Par ce développement, la tendance constatée depuis quelques années à transposer les problèmes du Machrek au Maghreb semble se poursuivre et même s’aggraver. Et, à mon avis, ce ne sont pas les antagonismes qui aideront le Maghreb à inverser cette tendance. En revanche, les Maghrébins ont besoin de réaliser que le coût du «non-Maghreb» n’est pas seulement économique. Il est aussi et surtout politique et stratégique.
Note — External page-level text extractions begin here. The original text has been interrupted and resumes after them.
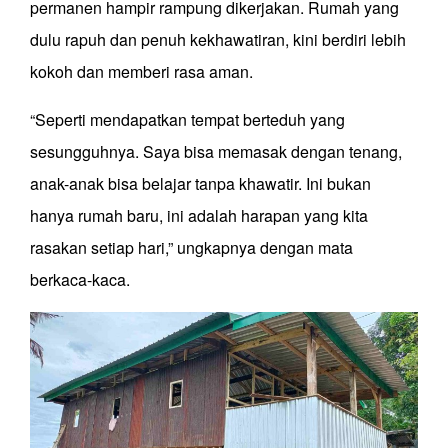
permanen hampir rampung dikerjakan. Rumah yang
dulu rapuh dan penuh kekhawatiran, kini berdiri lebih
kokoh dan memberi rasa aman.
“Seperti mendapatkan tempat berteduh yang
sesungguhnya. Saya bisa memasak dengan tenang,
anak-anak bisa belajar tanpa khawatir. Ini bukan
hanya rumah baru, ini adalah harapan yang kita
rasakan setiap hari,” ungkapnya dengan mata
berkaca-kaca.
Ils devraient, par conséquent, comprendre qu’à moins d’un minimum d’intégration régionale, il leur sera impossible d’écarter les dangers qui les guettent et d’empêcher les ingérences extérieures dans leurs affaires.
Ce minimum d’intégration régionale demeure possible en dépit de tous les contretemps actuels et des difficultés présentes.
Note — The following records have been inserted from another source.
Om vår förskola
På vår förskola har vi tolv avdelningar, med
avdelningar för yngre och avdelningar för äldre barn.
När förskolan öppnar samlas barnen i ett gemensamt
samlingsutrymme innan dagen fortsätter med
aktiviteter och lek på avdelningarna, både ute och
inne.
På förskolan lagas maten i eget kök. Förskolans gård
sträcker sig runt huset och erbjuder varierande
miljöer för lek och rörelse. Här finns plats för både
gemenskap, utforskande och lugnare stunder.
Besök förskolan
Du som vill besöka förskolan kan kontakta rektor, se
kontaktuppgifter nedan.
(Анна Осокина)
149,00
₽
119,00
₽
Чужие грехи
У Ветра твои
Dans ce contexte, je voudrais rappeler que le 1er janvier 2022, est entré en vigueur l’accord sur le Partenariat économique régional global (Regional Comprehensive Economic Partnership / RCEP) qui réunit 15 pays asiatiques qui sont la Chine, le Japon, l’Australie, la Nouvelle-Zélande, la Corée du Sud et les 10 pays membres de l’Asean (Birmanie, Brunéi, Cambodge, Indonésie, Laos, Malaisie, Philippines, Singapour, Thaïlande et Vietnam).
Ce nouvel ensemble, qui représente le 1/3 du PIB de la planète et le 1/3 de la population mondiale, apporte la preuve qu’il n’est pas impossible de rassembler dans un même bloc des pays appartenant à des camps parfois diamétralement opposés.
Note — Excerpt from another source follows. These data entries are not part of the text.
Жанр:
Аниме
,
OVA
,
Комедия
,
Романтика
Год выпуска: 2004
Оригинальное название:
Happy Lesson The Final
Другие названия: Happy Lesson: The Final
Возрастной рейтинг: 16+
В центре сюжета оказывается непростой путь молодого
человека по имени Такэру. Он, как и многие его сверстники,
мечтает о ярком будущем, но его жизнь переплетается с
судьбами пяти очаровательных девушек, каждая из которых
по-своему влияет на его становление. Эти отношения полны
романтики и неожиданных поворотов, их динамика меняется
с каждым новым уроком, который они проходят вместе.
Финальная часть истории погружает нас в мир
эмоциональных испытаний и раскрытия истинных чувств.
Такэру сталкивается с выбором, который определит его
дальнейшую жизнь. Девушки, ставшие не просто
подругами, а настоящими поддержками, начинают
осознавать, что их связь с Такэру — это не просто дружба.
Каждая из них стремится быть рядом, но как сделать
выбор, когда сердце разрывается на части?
Que dire donc des pays maghrébins qui ont tant en commun et qui ont prouvé par le passé qu’ils peuvent dépasser leurs différends et s’engager dans un processus d’une action maghrébine commune poussée.
Aussi, faut-il que les dirigeants maghrébins reviennent à la raison et sachent dissocier l’essentiel de l’accidentel. L’histoire ne leur pardonnera jamais s’ils laissent mourir l’idéal maghrébin comme ils ont laissé mourir et porté en terre l’UMA sans qu’aucune nouvelle structure commune ne vienne la remplacer. Il est donc impératif pour eux que le dialogue soit repris et que les animosités soient transcendées.
Quant aux peuples maghrébins, je voudrais dire ce que le président français Emmanuel Macron a, si éloquemment, dit aux Européens dans le discours qu’il a adressé au Parlement européen le 19 janvier dernier, mais en le modifiant un peu pour l’adapter au contexte de notre région : «Nous ne devrions jamais douter de notre capacité à réinventer notre rêve maghrébin, à le rendre tangible, à le faire réalité, et à le rendre utile à nous tous. C’est là que réside la clé de notre succès. Nous en avons la force. Nous en avons les moyens».